DESCRIPTION OF THE TASK => Below are records to return verbatim; the pictures are to be dropped.

(DATA FOR THIS TASK)

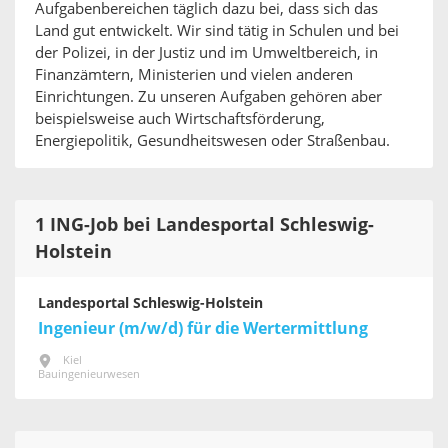
Aufgabenbereichen täglich dazu bei, dass sich das
Land gut entwickelt. Wir sind tätig in Schulen und bei
der Polizei, in der Justiz und im Umweltbereich, in
Finanzämtern, Ministerien und vielen anderen
Einrichtungen. Zu unseren Aufgaben gehören aber
beispielsweise auch Wirtschaftsförderung,
Energiepolitik, Gesundheitswesen oder Straßenbau.
1 ING-Job bei Landesportal Schleswig-
Holstein
Landesportal Schleswig-Holstein
Ingenieur (m/w/d) für die Wertermittlung
Kiel
Bauingenieurwesen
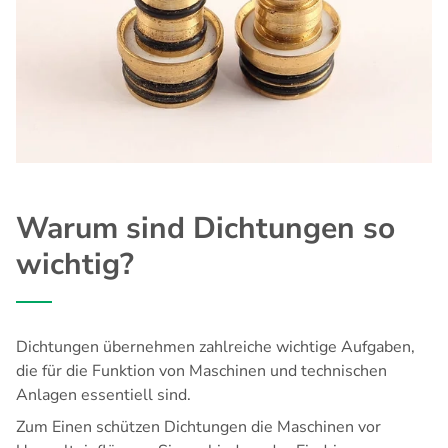
Warum sind Dichtungen so
wichtig?
Dichtungen übernehmen zahlreiche wichtige Aufgaben,
die für die Funktion von Maschinen und technischen
Anlagen essentiell sind.
Zum Einen schützen Dichtungen die Maschinen vor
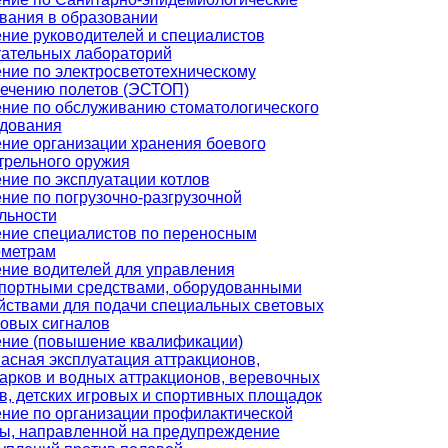
вания в образовании
ние руководителей и специалистов
ательных лабораторий
ние по электросветотехническому
ечению полетов (ЭСТОП)
ние по обслуживанию стоматологического
дования
ние организации хранения боевого
трельного оружия
ние по эксплуатации котлов
ние по погрузочно-разгрузочной
льности
ние специалистов по переносным
ометрам
ние водителей для управления
портными средствами, оборудованными
йствами для подачи специальных световых
ковых сигналов
ние (повышение квалификации)
асная эксплуатация аттракционов,
арков и водных аттракционов, веревочных
в, детских игровых и спортивных площадок
ние по организации профилактической
ы, направленной на предупреждение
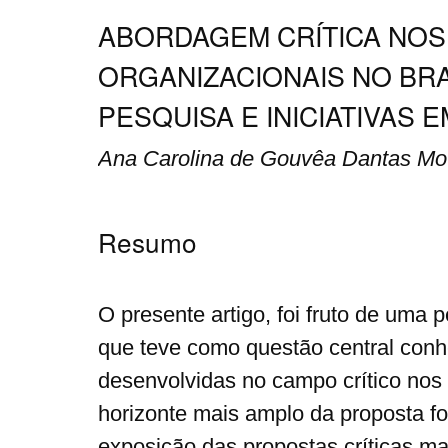
ABORDAGEM CRÍTICA NOS
ORGANIZACIONAIS NO BRA
PESQUISA E INICIATIVAS 
Ana Carolina de Gouvêa Dantas Mott
Resumo
O presente artigo, foi fruto de uma
que teve como questão central conh
desenvolvidas no campo crítico nos
horizonte mais amplo da proposta fo
exposição das propostas críticas mai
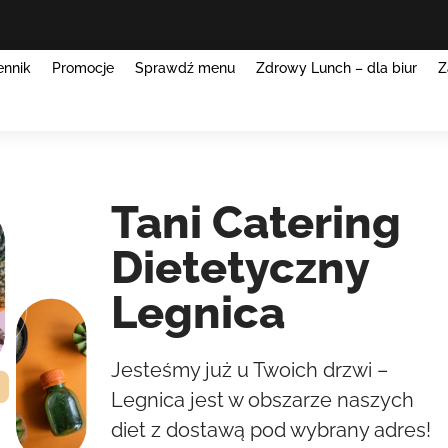
ennik
Promocje
Sprawdź menu
Zdrowy Lunch – dla biur
Z
Tani Catering
Dietetyczny
Legnica
Jesteśmy już u Twoich drzwi –
Legnica jest w obszarze naszych
diet z dostawą pod wybrany adres!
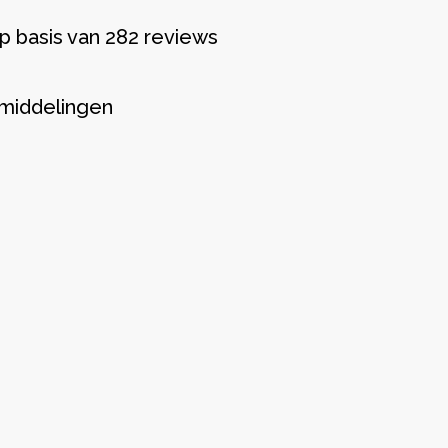
p basis van 282 reviews
middelingen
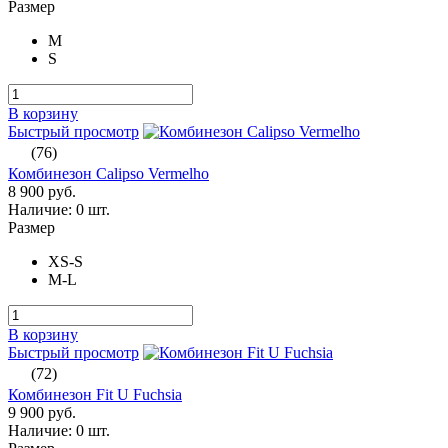
Размер
M
S
В корзину
Быстрый просмотр
(76)
Комбинезон Calipso Vermelho
8 900 руб.
Наличие:
0 шт.
Размер
XS-S
M-L
В корзину
Быстрый просмотр
(72)
Комбинезон Fit U Fuchsia
9 900 руб.
Наличие:
0 шт.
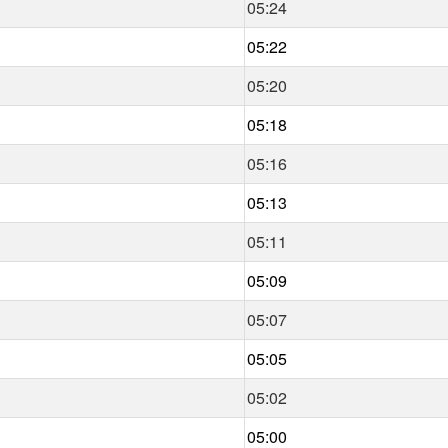
05:24
05:22
05:20
05:18
05:16
05:13
05:11
05:09
05:07
05:05
05:02
05:00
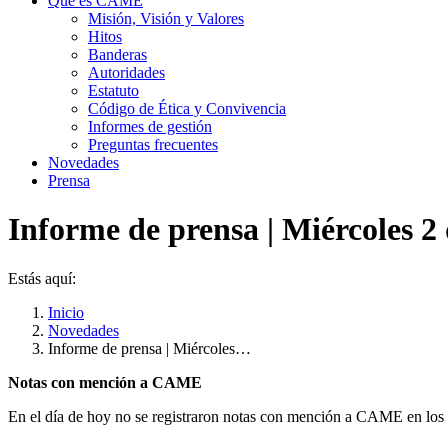
Qué es CAME
Misión, Visión y Valores
Hitos
Banderas
Autoridades
Estatuto
Código de Ética y Convivencia
Informes de gestión
Preguntas frecuentes
Novedades
Prensa
Informe de prensa | Miércoles 2
Estás aquí:
Inicio
Novedades
Informe de prensa | Miércoles…
Notas con mención a CAME
En el día de hoy no se registraron notas con mención a CAME en los d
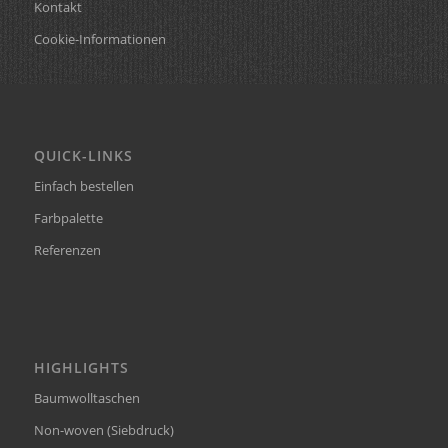
Kontakt
Cookie-Informationen
QUICK-LINKS
Einfach bestellen
Farbpalette
Referenzen
HIGHLIGHTS
Baumwolltaschen
Non-woven (Siebdruck)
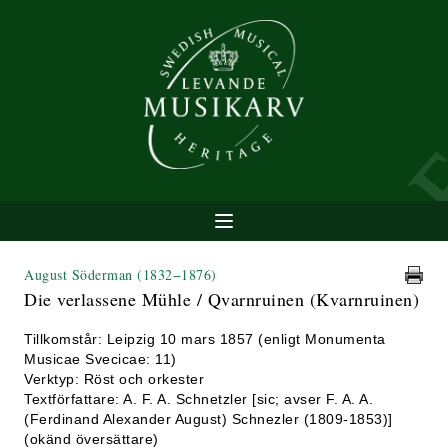
August Söderman
(1832−1876)
Die verlassene Mühle / Qvarnruinen (Kvarnruinen)
Tillkomstår: Leipzig 10 mars 1857 (enligt Monumenta
Musicae Svecicae: 11)
Verktyp: Röst och orkester
Textförfattare: A. F. A. Schnetzler [sic; avser F. A. A.
(Ferdinand Alexander August) Schnezler (1809-1853)]
(okänd översättare)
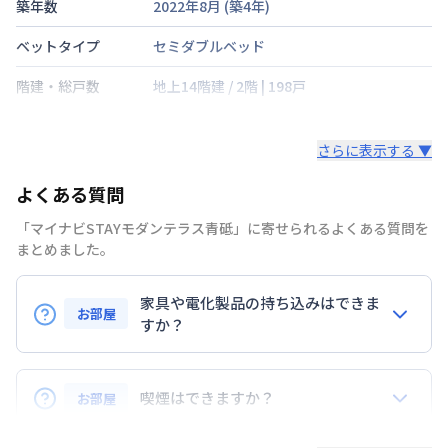
築年数
2022年8月
(築
4
年)
ベットタイプ
セミダブルベッド
階建・総戸数
地上14階建
/
2階
|
198戸
鍵の種類
さらに表示する ▼
部屋の向き
東
よくある質問
禁煙・喫煙
禁煙
「マイナビSTAYモダンテラス青砥」に寄せられるよくある質問を
京成電鉄押上線
青砥駅
徒歩
5
分
まとめました。
交通
京成電鉄本線
お花茶屋駅
徒歩
11
分
京成電鉄押上線
京成立石駅
徒歩
11
分
家具や電化製品の持ち込みはできま
お部屋
定員
すか？
2
名
お持ち込みいただけます。
駐車場
なし
ただし、標準設備として部屋に備え付けの家具・家電
喫煙はできますか？
お部屋
次回更新日
情報更新日より14日以内
以外の扱いについては当社では責任を負いかねます。
あらかじめご了承ください。
弊社が取扱うお部屋はすべて禁煙でございます。
情報更新日
2026年7月26日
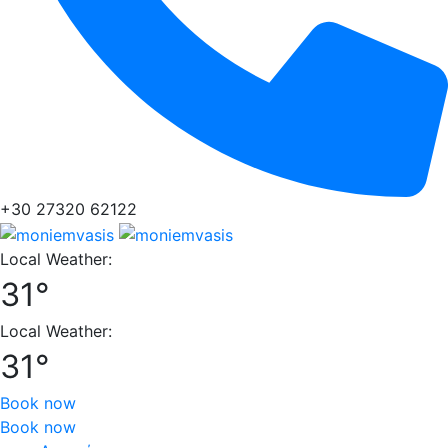
+30 27320 62122
Local Weather:
31°
Local Weather:
31°
Book now
Book now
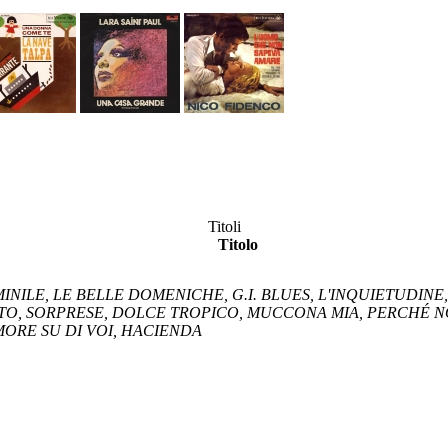
Titoli
Titolo
MINILE, LE BELLE DOMENICHE, G.I. BLUES, L'INQUIETUDINE
O, SORPRESE, DOLCE TROPICO, MUCCONA MIA, PERCHÉ NO,
AMORE SU DI VOI, HACIENDA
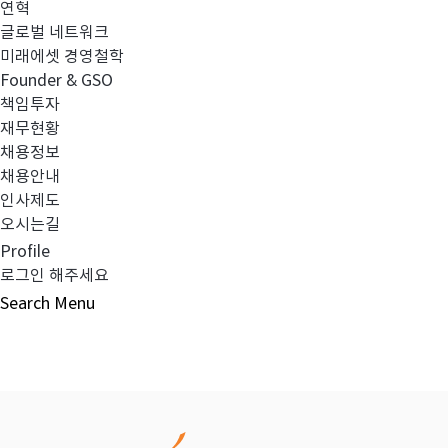
연혁
글로벌 네트워크
이전글
2017년 반기검토보고서_최소영업자본_
미래에셋 경영철학
Founder & GSO
책임투자
다음글
2017년 3분기검토보고서(연결)_정정
재무현황
채용정보
채용안내
인사제도
오시는길
목록보기
Profile
로그인 해주세요
Search
Menu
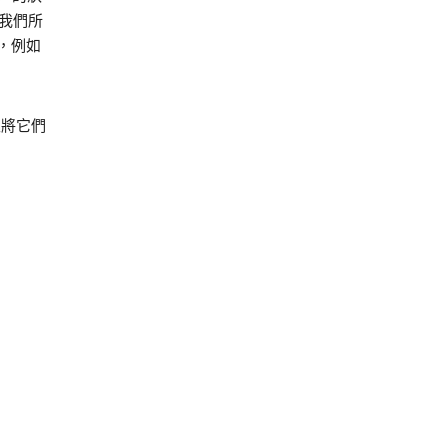
我們所
，例如
並將它們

(End DATA FOR THIS TASK)

WRITTEN SOLUTION =>
Aufgabenbereichen täglich dazu bei, dass sich das
Land gut entwickelt. Wir sind tätig in Schulen und bei
der Polizei, in der Justiz und im Umweltbereich, in
Finanzämtern, Ministerien und vielen anderen
Einrichtungen. Zu unseren Aufgaben gehören aber
beispielsweise auch Wirtschaftsförderung,
Energiepolitik, Gesundheitswesen oder Straßenbau.
1 ING-Job bei Landesportal Schleswig-
Holstein
Landesportal Schleswig-Holstein
Ingenieur (m/w/d) für die Wertermittlung
Kiel
Bauingenieurwesen
Warum sind Dichtungen so
wichtig?
Dichtungen übernehmen zahlreiche wichtige Aufgaben,
die für die Funktion von Maschinen und technischen
Anlagen essentiell sind.
Zum Einen schützen Dichtungen die Maschinen vor
вания в образовании
ние руководителей и специалистов
ательных лабораторий
ние по электросветотехническому
ечению полетов (ЭСТОП)
ние по обслуживанию стоматологического
дования
ние организации хранения боевого
трельного оружия
ние по эксплуатации котлов
ние по погрузочно-разгрузочной
льности
ние специалистов по переносным
ометрам
ние водителей для управления
портными средствами, оборудованными
йствами для подачи специальных световых
ковых сигналов
ние (повышение квалификации)
асная эксплуатация аттракционов,
арков и водных аттракционов, веревочных
в, детских игровых и спортивных площадок
ние по организации профилактической
ы, направленной на предупреждение
ABORDAGEM CRÍTICA NOS
ORGANIZACIONAIS NO BRA
PESQUISA E INICIATIVAS 
Ana Carolina de Gouvêa Dantas Mott
Resumo
O presente artigo, foi fruto de uma
que teve como questão central conh
desenvolvidas no campo crítico nos
horizonte mais amplo da proposta fo
exposição das propostas críticas mai
ennik
Promocje
Sprawdź menu
Zdrowy Lunch – dla biur
Z
Tani Catering
Dietetyczny
Legnica
Jesteśmy już u Twoich drzwi –
Legnica jest w obszarze naszych
diet z dostawą pod wybrany adres!
p basis van 282 reviews
middelingen
Размер
M
S
В корзину
Быстрый просмотр
(76)
Комбинезон Calipso Vermelho
8 900 руб.
Наличие:
0 шт.
Размер
XS-S
M-L
В корзину
Быстрый просмотр
(72)
Комбинезон Fit U Fuchsia
9 900 руб.
Наличие:
0 шт.
05:24
05:22
05:20
05:18
05:16
05:13
05:11
05:09
05:07
05:05
05:02
05:00
Qué es CAME
Misión, Visión y Valores
Hitos
Banderas
Autoridades
Estatuto
Código de Ética y Convivencia
Informes de gestión
Preguntas frecuentes
Novedades
Prensa
Informe de prensa | Miércoles 2
Estás aquí:
Inicio
Novedades
Informe de prensa | Miércoles…
Notas con mención a CAME
En el día de hoy no se registraron notas con mención a CAME en los d
Kontakt
Cookie-Informationen
QUICK-LINKS
Einfach bestellen
Farbpalette
Referenzen
HIGHLIGHTS
Baumwolltaschen
Non-woven (Siebdruck)
August Söderman
(1832−1876)
Die verlassene Mühle / Qvarnruinen (Kvarnruinen)
Tillkomstår: Leipzig 10 mars 1857 (enligt Monumenta
Musicae Svecicae: 11)
Verktyp: Röst och orkester
Textförfattare: A. F. A. Schnetzler [sic; avser F. A. A.
(Ferdinand Alexander August) Schnezler (1809-1853)]
(okänd översättare)
築年数
2022年8月
(築
4
年)
ベットタイプ
セミダブルベッド
階建・総戸数
地上14階建
/
2階
|
198戸
鍵の種類
さらに表示する ▼
部屋の向き
東
よくある質問
禁煙・喫煙
禁煙
「マイナビSTAYモダンテラス青砥」に寄せられるよくある質問を
京成電鉄押上線
青砥駅
徒歩
5
分
まとめました。
交通
京成電鉄本線
お花茶屋駅
徒歩
11
分
京成電鉄押上線
京成立石駅
徒歩
11
分
家具や電化製品の持ち込みはできま
お部屋
定員
すか？
2
名
お持ち込みいただけます。
駐車場
なし
ただし、標準設備として部屋に備え付けの家具・家電
喫煙はできますか？
お部屋
次回更新日
情報更新日より14日以内
以外の扱いについては当社では責任を負いかねます。
あらかじめご了承ください。
弊社が取扱うお部屋はすべて禁煙でございます。
情報更新日
2026年7月26日
+30 27320 62122
Local Weather:
31°
Local Weather:
31°
Book now
Book now
Titoli
Titolo
MINILE, LE BELLE DOMENICHE, G.I. BLUES, L'INQUIETUDINE
O, SORPRESE, DOLCE TROPICO, MUCCONA MIA, PERCHÉ NO,
AMORE SU DI VOI, HACIENDA
연혁
글로벌 네트워크
이전글
2017년 반기검토보고서_최소영업자본_
미래에셋 경영철학
Founder & GSO
책임투자
다음글
2017년 3분기검토보고서(연결)_정정
재무현황
채용정보
채용안내
인사제도
오시는길
목록보기
Profile
로그인 해주세요
Search
Menu
我們所
，例如
並將它們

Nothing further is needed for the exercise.